Starbucks was found to have violated Phillips’s federal civil rights and a New Jersey law that forbids discrimination on the basis of colour by a federal jury in New Jersey, who also awarded her $600,000 in compensatory damages and $25.6 million in punitive damages. On Monday, a New Jersey jury awarded Phillips $600,000 in compensatory damages and $25 million in punitive damages after concluding that race played a significant role in her termination, in violation of both federal and state anti-discrimination laws.
In April 2018, a business manager in Philadelphia dialled 911 to report two Black men who were waiting in the coffee shop without placing an order. One of the men asked to use the loo while the others waited for a third person to come. The workers demanded that the men depart, but they refused. The staff phoned the police when they refused to leave.
Starbucks temporarily shut down 8,000 locations as a result of the incident while store managers completed training to combat “unconscious bias.” The incident sparked a large-scale outcry back then. Phillips claimed in her lawsuit that in spite of the fact that she was not even involved in the incident, the business punished her and other white employees in the Philadelphia area after it happened.
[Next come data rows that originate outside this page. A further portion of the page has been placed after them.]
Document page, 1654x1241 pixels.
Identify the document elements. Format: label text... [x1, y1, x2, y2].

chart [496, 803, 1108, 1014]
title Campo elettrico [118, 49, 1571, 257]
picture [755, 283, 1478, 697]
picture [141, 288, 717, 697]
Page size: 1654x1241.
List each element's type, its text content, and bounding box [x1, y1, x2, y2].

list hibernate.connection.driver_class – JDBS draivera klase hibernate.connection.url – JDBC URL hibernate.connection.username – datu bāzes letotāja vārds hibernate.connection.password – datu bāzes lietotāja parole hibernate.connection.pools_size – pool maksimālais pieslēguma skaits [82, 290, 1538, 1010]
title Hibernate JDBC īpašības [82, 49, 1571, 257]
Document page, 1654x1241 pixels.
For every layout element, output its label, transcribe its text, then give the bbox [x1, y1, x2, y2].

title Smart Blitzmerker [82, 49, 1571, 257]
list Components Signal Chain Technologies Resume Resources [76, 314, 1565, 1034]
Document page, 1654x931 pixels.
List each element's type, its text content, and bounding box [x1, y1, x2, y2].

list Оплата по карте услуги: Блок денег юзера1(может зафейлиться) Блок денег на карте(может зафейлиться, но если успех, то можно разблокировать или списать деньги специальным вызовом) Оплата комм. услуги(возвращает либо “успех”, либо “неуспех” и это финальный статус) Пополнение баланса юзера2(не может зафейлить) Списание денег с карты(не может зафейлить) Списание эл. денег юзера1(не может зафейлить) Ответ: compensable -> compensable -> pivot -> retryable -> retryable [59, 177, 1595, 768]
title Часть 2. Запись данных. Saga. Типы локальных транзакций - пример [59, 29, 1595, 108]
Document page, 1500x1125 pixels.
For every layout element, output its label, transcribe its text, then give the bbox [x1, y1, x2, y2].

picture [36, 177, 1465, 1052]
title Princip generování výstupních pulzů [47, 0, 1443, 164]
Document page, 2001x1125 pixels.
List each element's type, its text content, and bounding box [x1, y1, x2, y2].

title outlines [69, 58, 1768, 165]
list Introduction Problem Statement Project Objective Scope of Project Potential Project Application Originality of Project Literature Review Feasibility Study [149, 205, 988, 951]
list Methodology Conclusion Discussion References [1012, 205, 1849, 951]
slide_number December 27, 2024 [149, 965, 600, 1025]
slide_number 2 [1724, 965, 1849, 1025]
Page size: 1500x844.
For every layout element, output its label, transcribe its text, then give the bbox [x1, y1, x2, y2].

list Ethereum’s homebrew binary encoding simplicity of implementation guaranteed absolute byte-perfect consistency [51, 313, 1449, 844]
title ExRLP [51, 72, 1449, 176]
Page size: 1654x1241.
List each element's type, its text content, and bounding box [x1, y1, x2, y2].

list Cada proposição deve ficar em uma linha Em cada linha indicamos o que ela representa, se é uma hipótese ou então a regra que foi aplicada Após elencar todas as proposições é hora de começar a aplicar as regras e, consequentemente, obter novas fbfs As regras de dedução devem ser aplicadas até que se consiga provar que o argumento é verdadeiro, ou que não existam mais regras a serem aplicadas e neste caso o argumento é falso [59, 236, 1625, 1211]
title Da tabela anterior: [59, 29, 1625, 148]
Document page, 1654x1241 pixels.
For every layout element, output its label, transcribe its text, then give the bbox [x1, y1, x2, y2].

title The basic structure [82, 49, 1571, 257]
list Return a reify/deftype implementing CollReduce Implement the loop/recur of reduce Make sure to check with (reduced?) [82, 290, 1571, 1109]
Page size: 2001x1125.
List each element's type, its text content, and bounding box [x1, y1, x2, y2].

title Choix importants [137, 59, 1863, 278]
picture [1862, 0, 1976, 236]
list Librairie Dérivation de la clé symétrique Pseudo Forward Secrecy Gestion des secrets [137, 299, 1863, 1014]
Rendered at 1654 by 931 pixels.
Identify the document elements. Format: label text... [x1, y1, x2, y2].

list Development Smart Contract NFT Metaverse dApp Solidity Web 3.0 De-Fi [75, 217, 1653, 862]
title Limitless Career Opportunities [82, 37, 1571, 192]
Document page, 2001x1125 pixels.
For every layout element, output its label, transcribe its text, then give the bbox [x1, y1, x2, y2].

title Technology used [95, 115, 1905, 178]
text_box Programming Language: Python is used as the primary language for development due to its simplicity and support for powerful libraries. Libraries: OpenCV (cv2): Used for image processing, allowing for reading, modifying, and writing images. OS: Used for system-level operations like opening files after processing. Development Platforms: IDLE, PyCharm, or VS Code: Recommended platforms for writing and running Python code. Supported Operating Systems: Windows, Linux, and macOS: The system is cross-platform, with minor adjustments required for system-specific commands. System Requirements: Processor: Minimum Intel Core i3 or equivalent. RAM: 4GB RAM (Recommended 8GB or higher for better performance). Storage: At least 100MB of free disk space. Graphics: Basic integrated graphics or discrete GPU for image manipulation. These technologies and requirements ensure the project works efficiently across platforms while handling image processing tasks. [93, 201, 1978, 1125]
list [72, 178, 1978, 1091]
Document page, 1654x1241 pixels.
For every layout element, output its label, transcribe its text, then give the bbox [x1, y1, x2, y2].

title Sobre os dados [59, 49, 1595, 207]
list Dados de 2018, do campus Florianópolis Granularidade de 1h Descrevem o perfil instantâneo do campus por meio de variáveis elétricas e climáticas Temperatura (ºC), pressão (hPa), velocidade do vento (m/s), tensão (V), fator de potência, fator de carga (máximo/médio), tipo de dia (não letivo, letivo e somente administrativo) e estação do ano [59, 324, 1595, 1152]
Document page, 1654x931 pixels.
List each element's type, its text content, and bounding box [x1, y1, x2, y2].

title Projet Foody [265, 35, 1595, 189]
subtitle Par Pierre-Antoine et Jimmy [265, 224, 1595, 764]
The regional manager of operations at the time, Phillips, was not involved in any arrests that took place in Philadelphia, southern New Jersey, or elsewhere. Phillips said she was fired less than a month later after objecting to the manager being placed on leave amid the uproar, according to her lawsuit.
The lawsuit claims that the firm used the claim that Black store managers were paid less than white managers as a justification for suspending the district manager, who was not in charge of the store where the arrests took place. That argument, according to Phillips, was absurd because district managers had no say in how much employees were paid.
Instead, the lawsuit claimed, Starbucks was “punishing white employees” who were local “in an effort to convince the community that it had properly responded to the incident.”
Despite having promoted the worker who contacted the police, Phillips said that the black manager of the Rittenhouse Square business received no punishment. Meanwhile Starbucks said in court documents that Phillips was let go because the Philadelphia market needed a leader who could deliver “during this time of crisis” and “Ms. Phillips failed in every aspect of that role,” and that she was punished not because of her race.
According to the reports, Phillips’ attorney Laura Mattiacci said during closing arguments that Starbucks was seeking a “sacrificial lamb” to quiet the uproar and indicate that company was taking action. Picking a Black employee for such a purpose “would have blown up in their faces,” she said.